Oh-Penn Region in Center of Emerging Tech Belt
An economic development strategy taking shape in a corridor that stretches from Cleveland to Pittsburgh is unlocking tremendous potential for the five-county Oh-Penn Region.
Known as the Tech Belt Initiative, the strategy aims to take advantage of the numerous educational, government, industrial and other innovation assets to transform the economy of the overall region, which numbers more than 7.2 million people. The Oh-Penn Region, which sits squarely in the middle of the corridor, is primed to be the “buckle” of the Tech Belt.
The Oh-Penn Region has bred a number of successful technology firms. Axion Battery in New Castle, Pa., develops advanced batteries and an energy storage product based on its patented lead carbon battery technology. Sovereign Circuits in North Jackson, Ohio, makes printed circuit boards. And the region, through several public-private partnerships, has created an environment to encourage even more growth in emerging technologies.
LindenPointe: A High-Tech Home Base
In Hermitage, Pa., the 115-acre LindenPointe Park is a prime example of this emphasis on technology enterprises. Through state and federal assistance, LindenPointe has formed a private-public partnership to foster technology-oriented businesses.
In addition to a number of business tenants, LindenPointe has a campus of Butler County Community College, a training and workforce development center and soon-to-open state-of the art technical center that includes a business incubator. Businesses currently at the park employ about 100, but that is expected to swell to 500 to 1,000 workers on the campus. The actual number of businesses throughout the region benefiting from the park is much greater, says Larry Reichard, executive director of Penn-Northwest, the private company developing the park.
“The major projects at LindenPointe have had overwhelming regional support,” says Gary Gulla, Hermitage assistant city manager. “The park helps those companies on campus but also those off campus that use its resources.”
Novocell Semiconductor Inc. will be the anchor tenant in the new technical center and incubator. Novocell, which makes memory products for the semiconductor industry worldwide, has been a park tenant since 2006.
“A company like ours could locate most anywhere, but this is our home,” says Steven Warner, president and chief executive officer of Novocell.
Novocell benefits from tech firms in Pittsburgh, and Warner says he looks forward to helping new firms at the LindenPointe incubator.
Collaboration Equals Innovation at Youngstown Business Incubator
The Youngstown Business Incubator has been helping startup software firms in the region for more than a decade.
Eight companies employing 360 people are now housed at the YBI in downtown Youngstown. YBI furnishes nearly all the physical assets a new company might need, but provides something even more valuable – expertise. Tenants are required to share their information and knowledge with other tenants.
“Imagine 360 people you can count on to help with any aspect of operating your business – that’s a tremendous asset,” says Jim Crossler, YBI chief executive officer.
The tenants also have a network of businesses, educational institutions, foundations and government agencies willing to share their expertise.

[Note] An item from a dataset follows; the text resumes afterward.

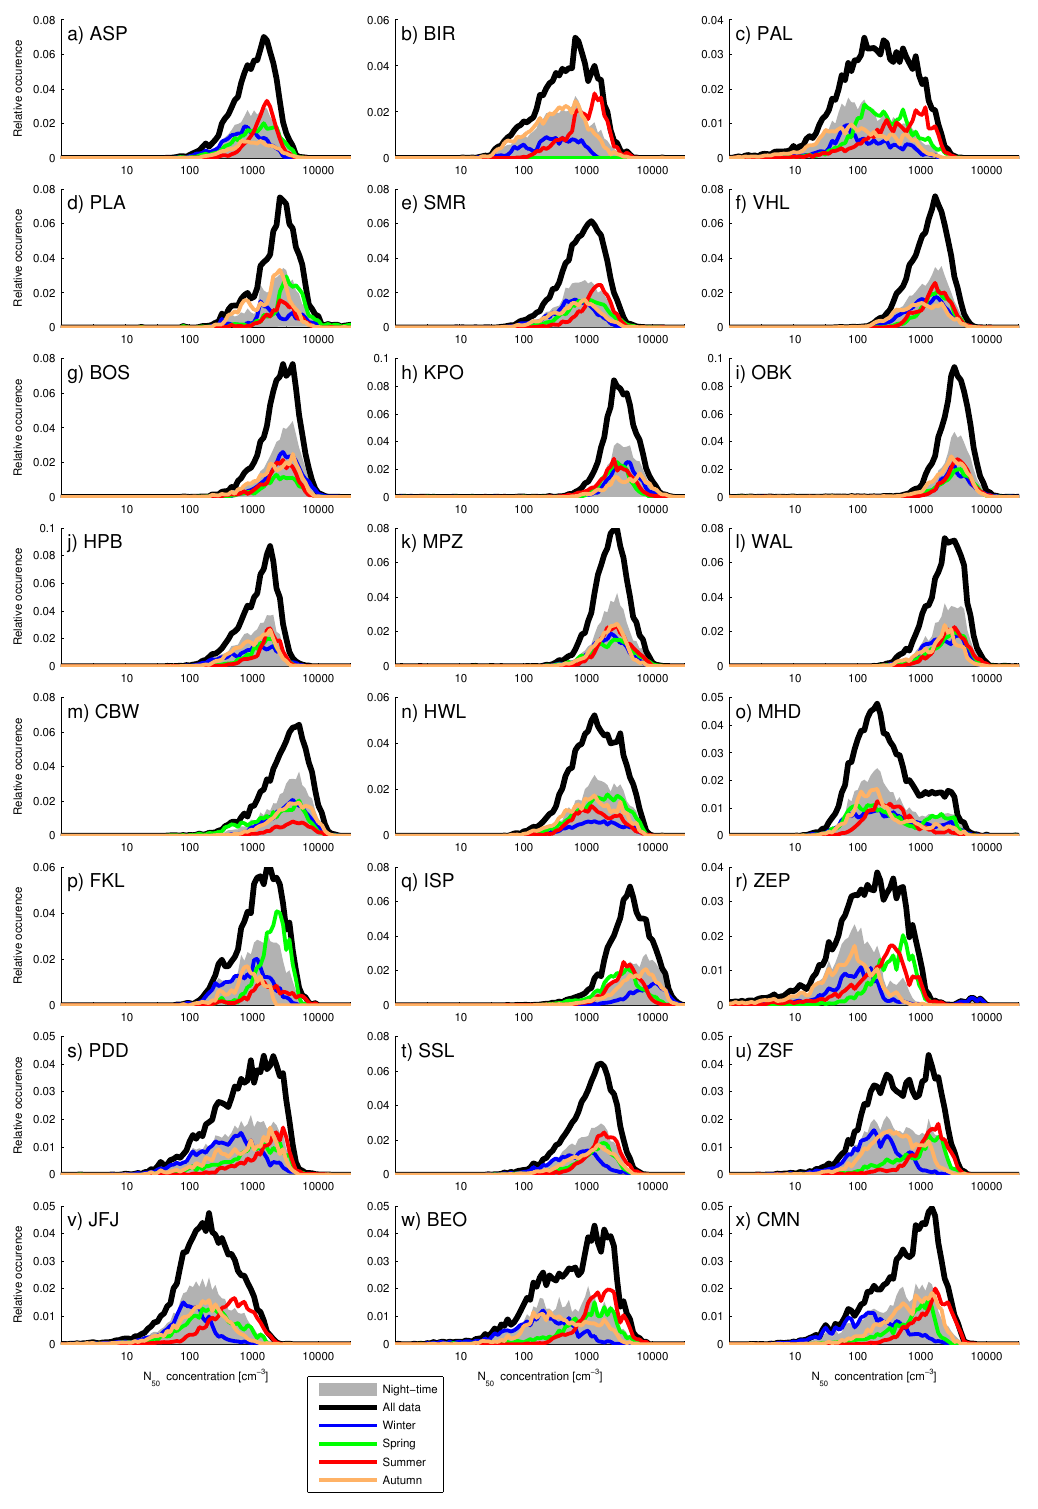
Fig. 10. Histograms of N 50 concentrations at the stations. See Fig. 9 for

Tony Deascentis, chief executive officer of via680, has been a YBI tenant with two companies over the past 10 years. His current company helps clients efficiently send and receive information over the Web.
“It is tremendously valuable to be part of a community that can help your company accelerate its growth,” Deascentis says. “With the physical needs of my business taken care of, I can channel my investments into developing my product.”
Anne Behner, president of Visual Impact Imaging, a software developer for the landscape design industry, says having expertise and resources available at different stages in her company's development has been a tremendous advantage.
“It has helped me build a stronger business model,” she says. “If YBI didn’t exist, I would likely be in some office building trying to come up with answers myself.”
A new technology incubator is planned in Trumbull County, Ohio, with a focus on energy-related technology startups. The Tech Belt Energy Innovation Center (TBEIC) is under construction in a former retail business building in downtown Warren. TBEIC, which will provide resources and services to early-stage companies, is a public-private partnership between state, federal and regional stakeholders to develop and commercialize advanced energy technologies.
“We believe there is a role for us to develop early-stage electrical grid technologies,” says John Pogue, TBEIC chairman.